Spaces For Integral - We had plenty of room for overflow on i1 & i2.
Spaces For Precision - we had 16 decimal places; as Windows Calculator Yeilds 1/1.95 = 0.51282051282051282051282051282051 (to 32dp) we sould truncate or bankers round (who knows) at digit 16 as pic'd?
When dealing with high precision math on a computer, you need to be very careful with all calculations. Defining all constants and variable using the required precision helps the complier choose the correct method. You will find languages handle the calculations very differently.
Lookup Numerical computational methods for more information.

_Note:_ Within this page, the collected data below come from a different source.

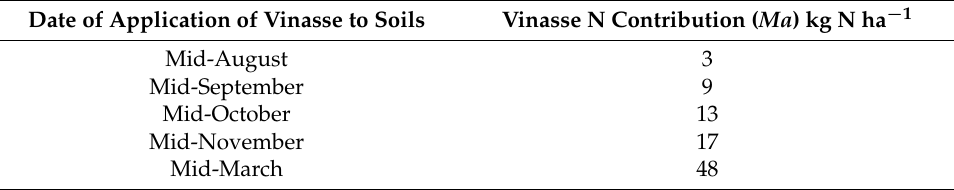
Table 1. Calculation of the net N contribution ( Ma ) from vinasse between the opening and closing dates of the N balance for sugar beet crops using AzoFert ® according to the date of application. Date of Application of Vinasse to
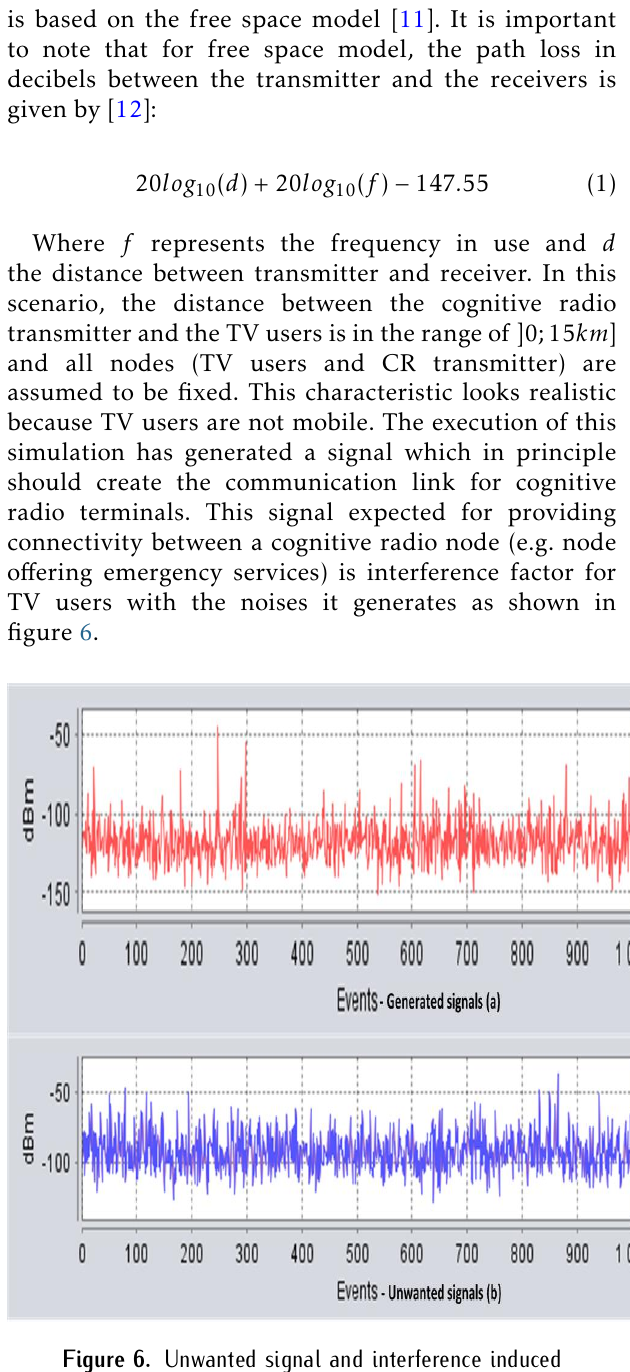
Figure 6. Unwanted signal and interference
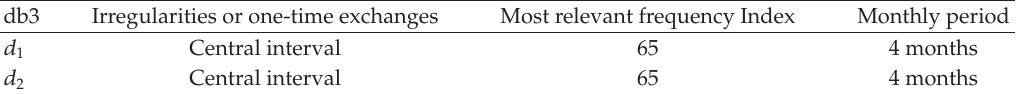
Table 2: First assumption. Relevant frequency indices of Spain INDEX after first period added in the sensitivity analysis.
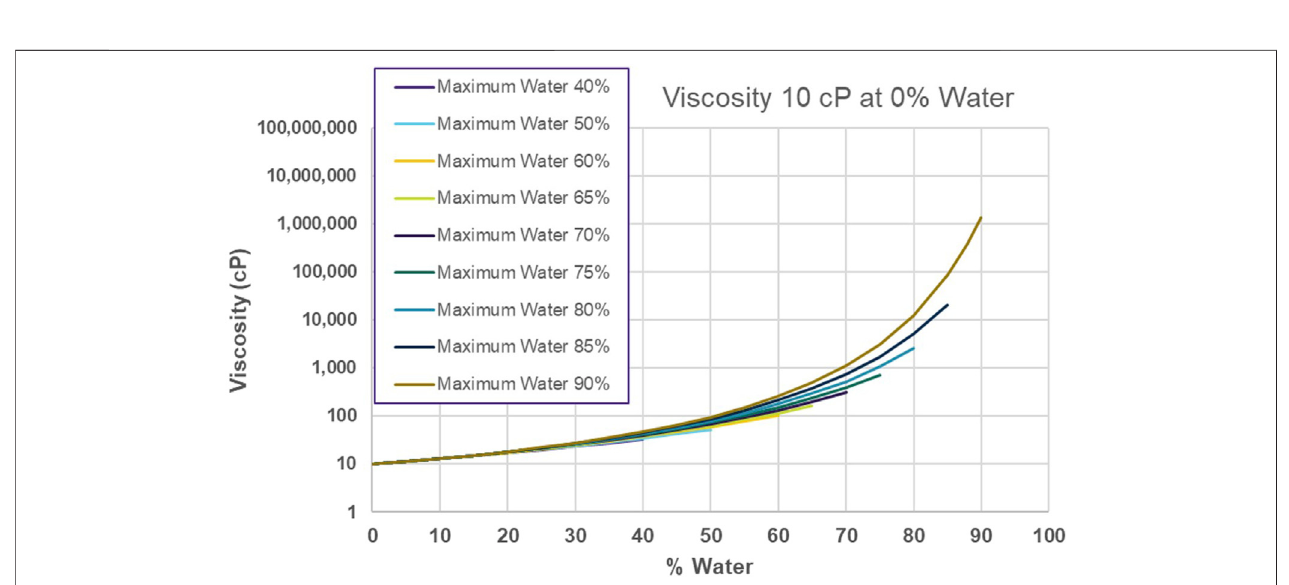
FIGURE 2 | Viscosity changes with water content for oils with an initial viscosity of 10 cP and varying maximum water content.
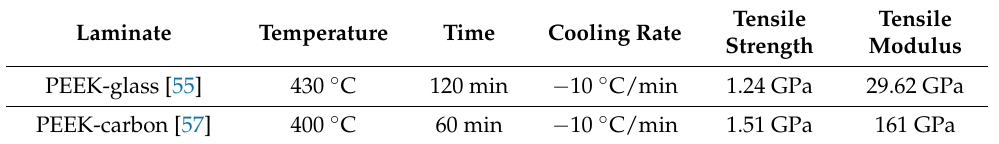
Figure 14. Mechanical properties in tensile of co-wrapped PLA-hemp laminates: ( a ) elastic modulus and ( b ) tensile strength. Adapted with permission from Reference [60]. Table 2. Optimal process parameters and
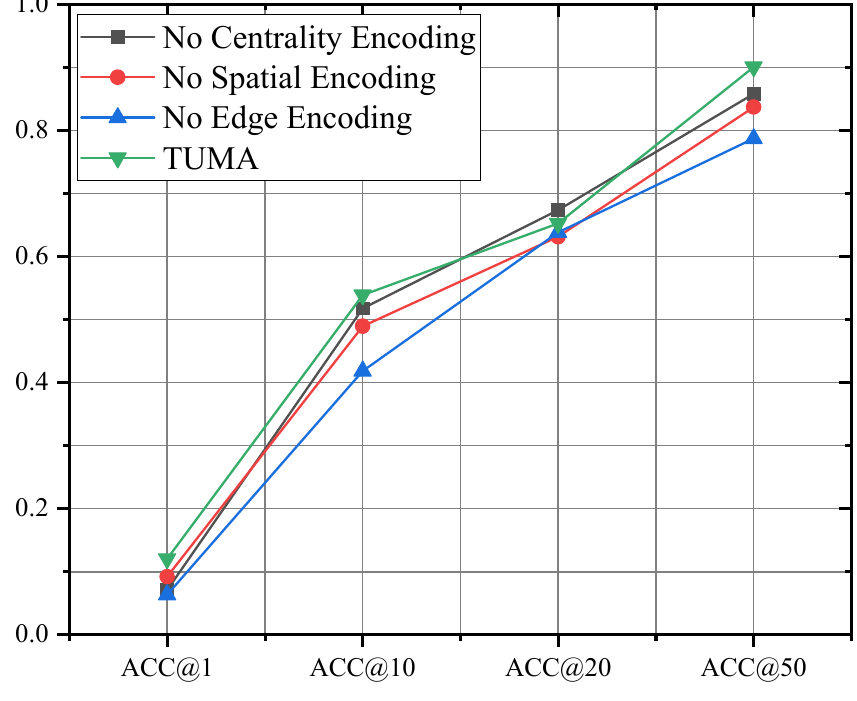
Figure 5. The accuracy of ablation experiments on the Weibo–Douban dataset.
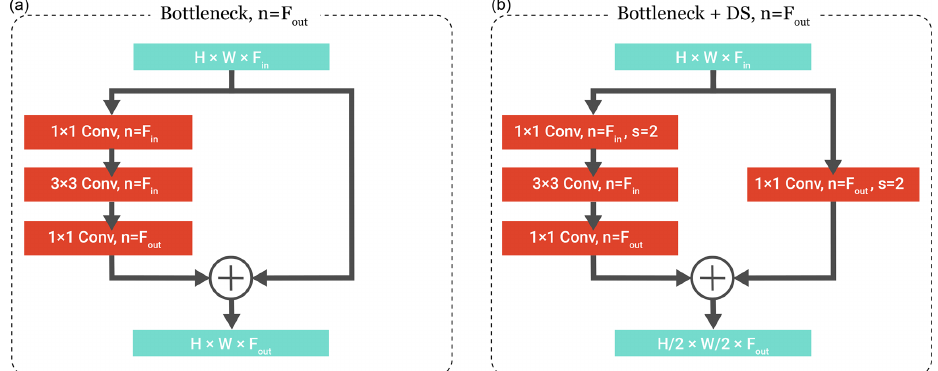
Figure 4. Structure of the bottleneck blocks used in the atmospheric spatial encoder (Fig. 3). The bottleneck block takes a feature map with depth F in as the input and outputs a feature map with depth F out . A regular bottleneck block (a) retains the spatial dimensions of the feature maps, while the downsampling (DS) bottleneck block (b) uses strided convolutions to reduce the spatial dimensions in half. We denote the number of convolutional filters by n and the stride parameter by s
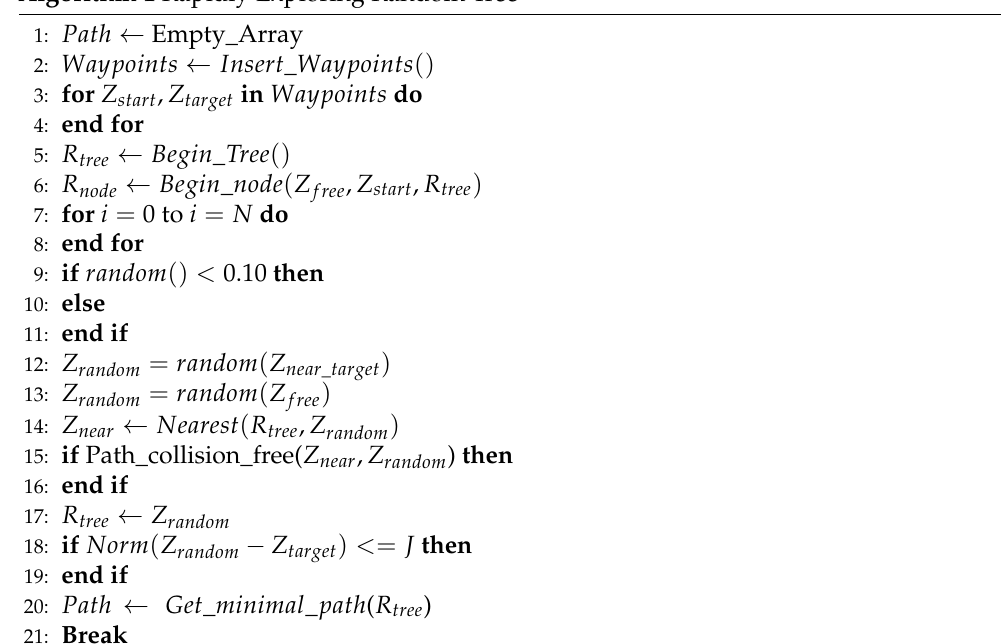
Algorithm 1 Rapidly Exploring Random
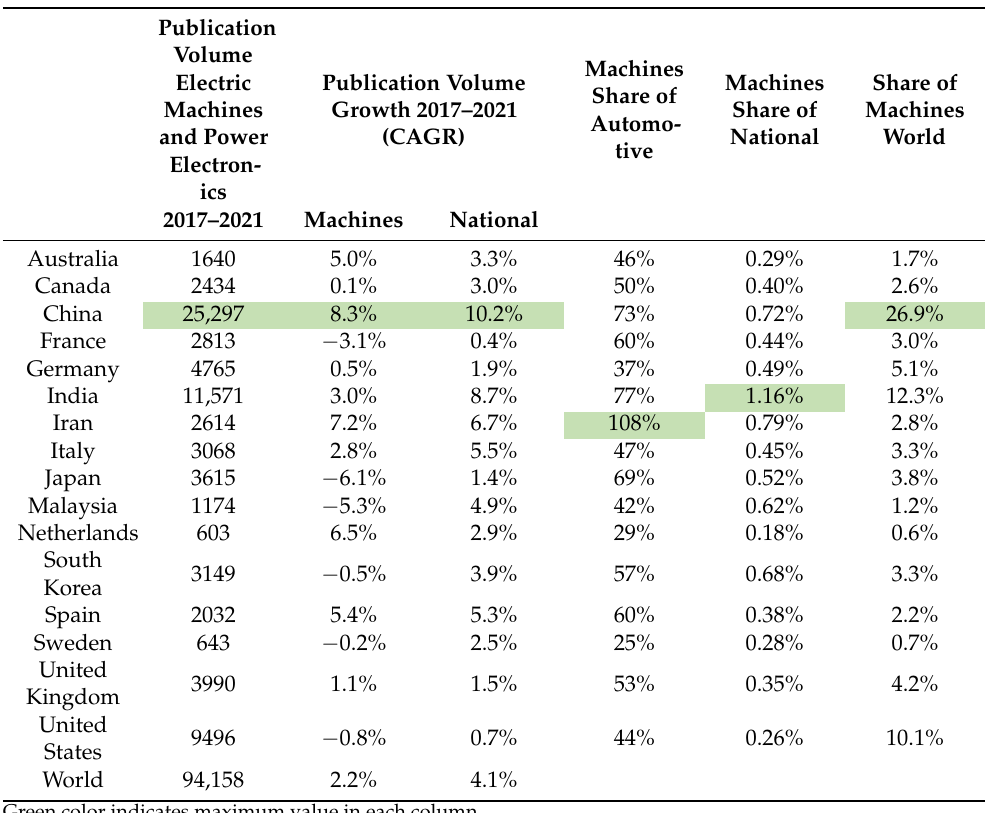
Table 5. Key indicators for electric machines and power electronics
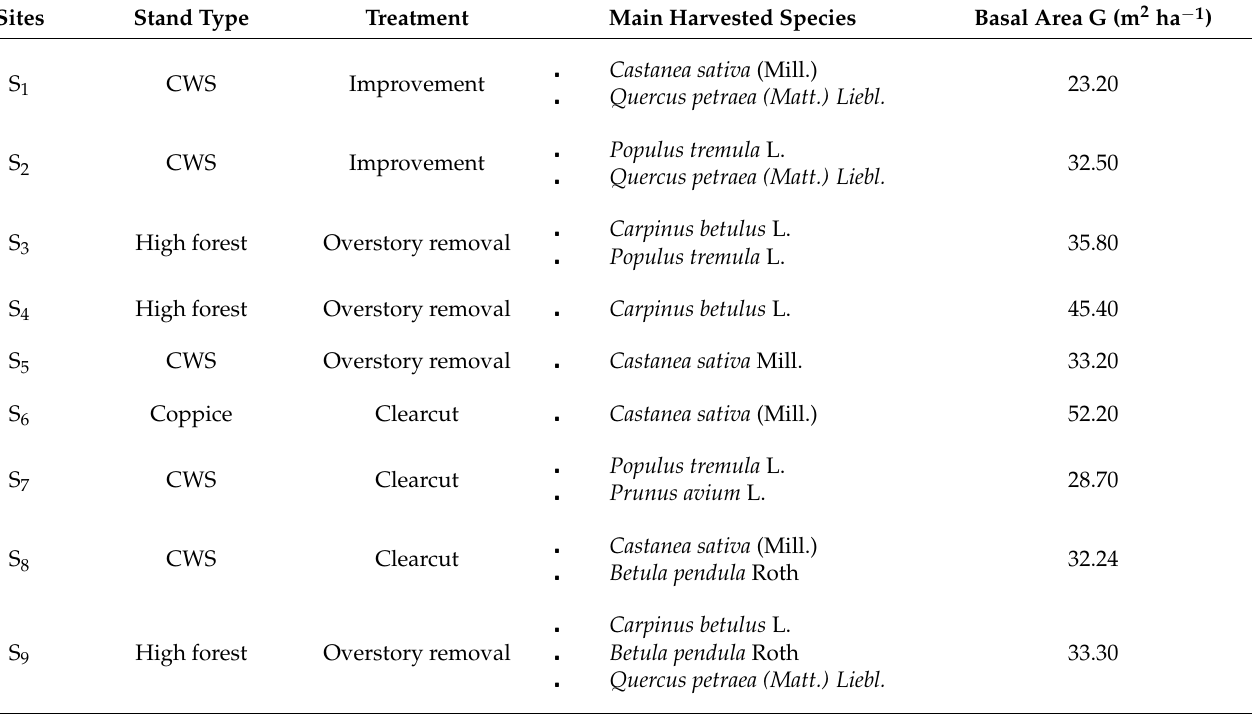
Table 1. Descriptive characteristics of the study sites. Presented are site number, stand type, treatment, main harvested species and basal area in m 2 ha −1 before the harvest. Sites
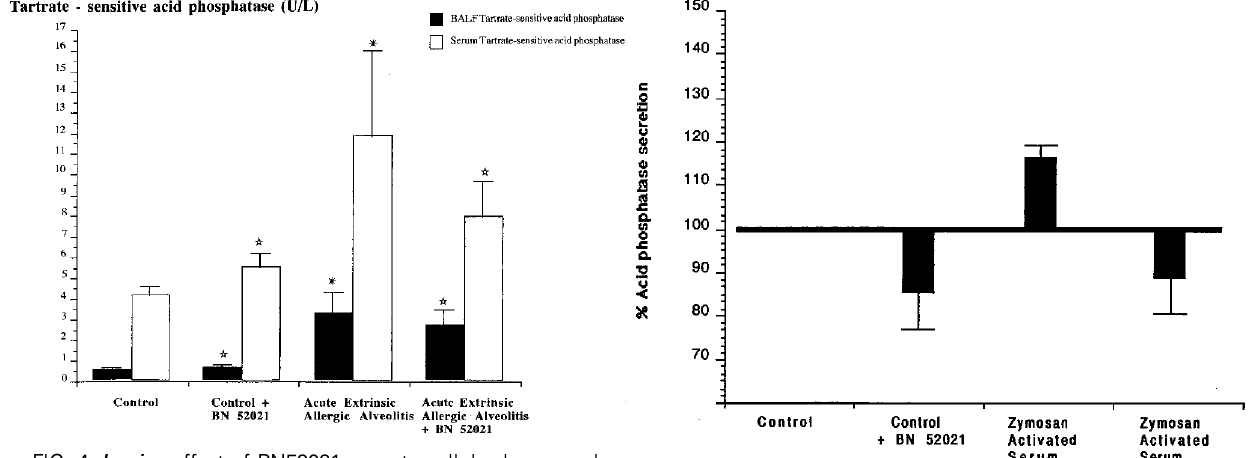
FIG. 4. In vivo effect of BN52021 on extracellular lysosomal enzymes. Data are mean ± SD of six guinea pigs/group and were analysed by one-way analysis of variance and multiple mean comparison test. Asterisks ( w ) represent significant differences ( P < 0.05) with respect to control group and stars ( q ) significant differences ( P < 0.05) with respect to the acute EAA group.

I may have "glossed it over." Looking at the chart (per your link), ALL of the DECIMAL conversions start with NUMERIC/DECIMAL or DECIMAL/NUMERIC, which requires the explicit cast. After things are numeric, automatic conversions occur - but that step that crosses between NUMERIC and DECIMAL is not automatic. And that means you lose control if the initial conversion flips you into something smaller than you actually needed for those digits to reach the desired precision.